AMSユーティリティーのJCLはとてもシンプルです。必須なDD文はSYSPRINTとSYSINの2つです。多くのコマンドでは処理するデータセットをダイナミックに割り振るため、追加のDD文を必要としません。
また、バッチジョブだけでなくTSOや、アプリケーション・プログラムからの呼び出しなどの方法で実行することもできます。



IDCAMSユーティリティーの機能


      AMSユーティリティーの主な機能
    コマンド機能備考
    ALLOCATE新しいデータセットを作成する。非VSAM、VSAM、非SMS、SMSいずれのデータセットも作成できる。ALLOCATEはMVSでのみ利用できる機能。
    TSOのALLOCATEコマンドと同じ。
    ALTERデータセット名を変更したり、VSAMデータセットの各種属性(バッファ数、キーの位置や長さなど)を変更する。

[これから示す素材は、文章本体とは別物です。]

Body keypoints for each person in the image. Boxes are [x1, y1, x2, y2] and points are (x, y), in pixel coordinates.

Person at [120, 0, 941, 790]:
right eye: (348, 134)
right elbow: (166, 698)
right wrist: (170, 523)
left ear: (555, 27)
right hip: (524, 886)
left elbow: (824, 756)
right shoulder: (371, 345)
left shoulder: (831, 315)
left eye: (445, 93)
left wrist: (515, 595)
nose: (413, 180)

    BLDINDEXVSAM/KSDSデータセットの代替索引(追加のインデックス)を作成(ロード)する。
    DCOLLECTボリュームやVSAMデータセット、SMSに関する管理情報を収集する。DCOLLECTはMVSでのみ利用できる機能。
    DEFINE ALIAS非VSAMデータセットやカタログに別名を付ける。
    DEFINE AIXVSAM/KSDSデータセットの代替索引(追加のインデックス)を定義する。

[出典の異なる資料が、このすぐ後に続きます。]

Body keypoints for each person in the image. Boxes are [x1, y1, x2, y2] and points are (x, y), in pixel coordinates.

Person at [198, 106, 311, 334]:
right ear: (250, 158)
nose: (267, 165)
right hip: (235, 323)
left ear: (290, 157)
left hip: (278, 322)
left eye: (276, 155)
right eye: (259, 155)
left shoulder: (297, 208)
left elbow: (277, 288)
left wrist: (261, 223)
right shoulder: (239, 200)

    DEFINE CLUSTER新しいVSAMデータセットを作成する。
    DEFINE GDGGDGデータグループを定義する。
    DEFINE NONVSAM非VSAMデータセットをカタログする。
    DEFINE PAGESPACEページ・データセットを作成する。
    DEFINE PATHVSAMデータセットや代替インデックスに別名を付ける。

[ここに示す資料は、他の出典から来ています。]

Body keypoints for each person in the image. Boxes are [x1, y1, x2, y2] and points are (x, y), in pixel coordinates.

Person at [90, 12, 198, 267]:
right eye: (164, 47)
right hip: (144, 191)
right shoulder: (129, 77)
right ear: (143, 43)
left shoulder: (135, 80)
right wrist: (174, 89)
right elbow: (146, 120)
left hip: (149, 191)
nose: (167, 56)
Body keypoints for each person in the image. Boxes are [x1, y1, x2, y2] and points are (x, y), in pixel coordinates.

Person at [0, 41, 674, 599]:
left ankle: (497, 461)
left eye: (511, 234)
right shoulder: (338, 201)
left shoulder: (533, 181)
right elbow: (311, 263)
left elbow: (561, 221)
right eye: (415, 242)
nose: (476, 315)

    DEFINE USERCATALOGユーザーカタログを作成する。
    DELETEデータセット、別名、GDG、ページ・データセット、ユーザーカタログ、代替インデックスなどを削除する。非VSAMデータセットのアンカタログも行える。
    EXPORTVSAMデータセットやカタログのバックアップ。
    IMPORTVSAMデータセットやカタログのリストアー。
    LISTCATカタログリストを印刷する。カタログされているデータセットの一覧リストなどを作成できる。
    PRINTデータセットをプリントする。
    REPROVSAMデータセットのコピーやアンロード、カタログの分割、マージ、コピーなどを行う。EXPORTと違いデータレコードのみがコピーされる。
    VSAMと順次データセット間でのレコードコピーにも利用される。
    VERIFYVSAMデータセットのEOD情報の整合性を取る。

AMSはデータセットがカタログされていることが前提になりますが、VSAMだけでなくPSやPDSなどの非VSAMデータセットに対してもさまざまな操作をおこなうことができます。機能や使い方の詳細はマニュアル「z/OS DFSMS カタログのためのアクセス方式サービス・プログラム」に載っています。